- [WHAT THE EXERCISE ASKS]: Extract every line of the rows below, reproducing each field name and its value without alteration.

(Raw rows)
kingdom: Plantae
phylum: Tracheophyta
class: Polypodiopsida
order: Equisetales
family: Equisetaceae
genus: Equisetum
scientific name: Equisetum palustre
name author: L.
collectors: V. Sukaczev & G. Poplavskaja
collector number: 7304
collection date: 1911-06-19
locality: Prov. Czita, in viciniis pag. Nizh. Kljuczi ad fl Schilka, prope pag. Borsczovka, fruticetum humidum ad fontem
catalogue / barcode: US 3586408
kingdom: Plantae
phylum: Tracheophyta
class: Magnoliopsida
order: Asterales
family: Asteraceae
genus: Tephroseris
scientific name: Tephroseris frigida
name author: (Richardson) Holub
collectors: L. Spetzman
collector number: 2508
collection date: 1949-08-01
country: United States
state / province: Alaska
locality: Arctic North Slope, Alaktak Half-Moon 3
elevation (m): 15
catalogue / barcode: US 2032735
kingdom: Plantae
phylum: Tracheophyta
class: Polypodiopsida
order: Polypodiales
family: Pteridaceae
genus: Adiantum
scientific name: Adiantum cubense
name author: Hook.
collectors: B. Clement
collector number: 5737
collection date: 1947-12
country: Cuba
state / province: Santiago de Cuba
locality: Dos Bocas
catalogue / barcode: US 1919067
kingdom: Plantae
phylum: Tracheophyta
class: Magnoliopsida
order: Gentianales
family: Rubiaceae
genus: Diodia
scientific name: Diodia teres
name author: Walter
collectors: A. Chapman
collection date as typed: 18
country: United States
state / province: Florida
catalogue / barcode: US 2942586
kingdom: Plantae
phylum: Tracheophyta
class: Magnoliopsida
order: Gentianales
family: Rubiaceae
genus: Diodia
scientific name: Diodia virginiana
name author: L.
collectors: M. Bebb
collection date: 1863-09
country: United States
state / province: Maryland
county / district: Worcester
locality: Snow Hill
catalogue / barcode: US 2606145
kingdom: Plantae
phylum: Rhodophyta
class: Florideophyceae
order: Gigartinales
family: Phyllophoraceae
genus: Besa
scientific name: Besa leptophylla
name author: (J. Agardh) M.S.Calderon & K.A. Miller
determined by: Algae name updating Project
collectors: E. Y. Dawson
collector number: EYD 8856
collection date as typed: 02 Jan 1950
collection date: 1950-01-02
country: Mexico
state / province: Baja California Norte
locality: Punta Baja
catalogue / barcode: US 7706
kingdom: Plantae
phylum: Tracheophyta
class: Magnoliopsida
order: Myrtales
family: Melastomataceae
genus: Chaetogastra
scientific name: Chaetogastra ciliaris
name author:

- [THE RESPONSE]:
kingdom: Plantae
phylum: Tracheophyta
class: Polypodiopsida
order: Equisetales
family: Equisetaceae
genus: Equisetum
scientific name: Equisetum palustre
name author: L.
collectors: V. Sukaczev & G. Poplavskaja
collector number: 7304
collection date: 1911-06-19
locality: Prov. Czita, in viciniis pag. Nizh. Kljuczi ad fl Schilka, prope pag. Borsczovka, fruticetum humidum ad fontem
catalogue / barcode: US 3586408
kingdom: Plantae
phylum: Tracheophyta
class: Magnoliopsida
order: Asterales
family: Asteraceae
genus: Tephroseris
scientific name: Tephroseris frigida
name author: (Richardson) Holub
collectors: L. Spetzman
collector number: 2508
collection date: 1949-08-01
country: United States
state / province: Alaska
locality: Arctic North Slope, Alaktak Half-Moon 3
elevation (m): 15
catalogue / barcode: US 2032735
kingdom: Plantae
phylum: Tracheophyta
class: Polypodiopsida
order: Polypodiales
family: Pteridaceae
genus: Adiantum
scientific name: Adiantum cubense
name author: Hook.
collectors: B. Clement
collector number: 5737
collection date: 1947-12
country: Cuba
state / province: Santiago de Cuba
locality: Dos Bocas
catalogue / barcode: US 1919067
kingdom: Plantae
phylum: Tracheophyta
class: Magnoliopsida
order: Gentianales
family: Rubiaceae
genus: Diodia
scientific name: Diodia teres
name author: Walter
collectors: A. Chapman
collection date as typed: 18
country: United States
state / province: Florida
catalogue / barcode: US 2942586
kingdom: Plantae
phylum: Tracheophyta
class: Magnoliopsida
order: Gentianales
family: Rubiaceae
genus: Diodia
scientific name: Diodia virginiana
name author: L.
collectors: M. Bebb
collection date: 1863-09
country: United States
state / province: Maryland
county / district: Worcester
locality: Snow Hill
catalogue / barcode: US 2606145
kingdom: Plantae
phylum: Rhodophyta
class: Florideophyceae
order: Gigartinales
family: Phyllophoraceae
genus: Besa
scientific name: Besa leptophylla
name author: (J. Agardh) M.S.Calderon & K.A. Miller
determined by: Algae name updating Project
collectors: E. Y. Dawson
collector number: EYD 8856
collection date as typed: 02 Jan 1950
collection date: 1950-01-02
country: Mexico
state / province: Baja California Norte
locality: Punta Baja
catalogue / barcode: US 7706
kingdom: Plantae
phylum: Tracheophyta
class: Magnoliopsida
order: Myrtales
family: Melastomataceae
genus: Chaetogastra
scientific name: Chaetogastra ciliaris
name author:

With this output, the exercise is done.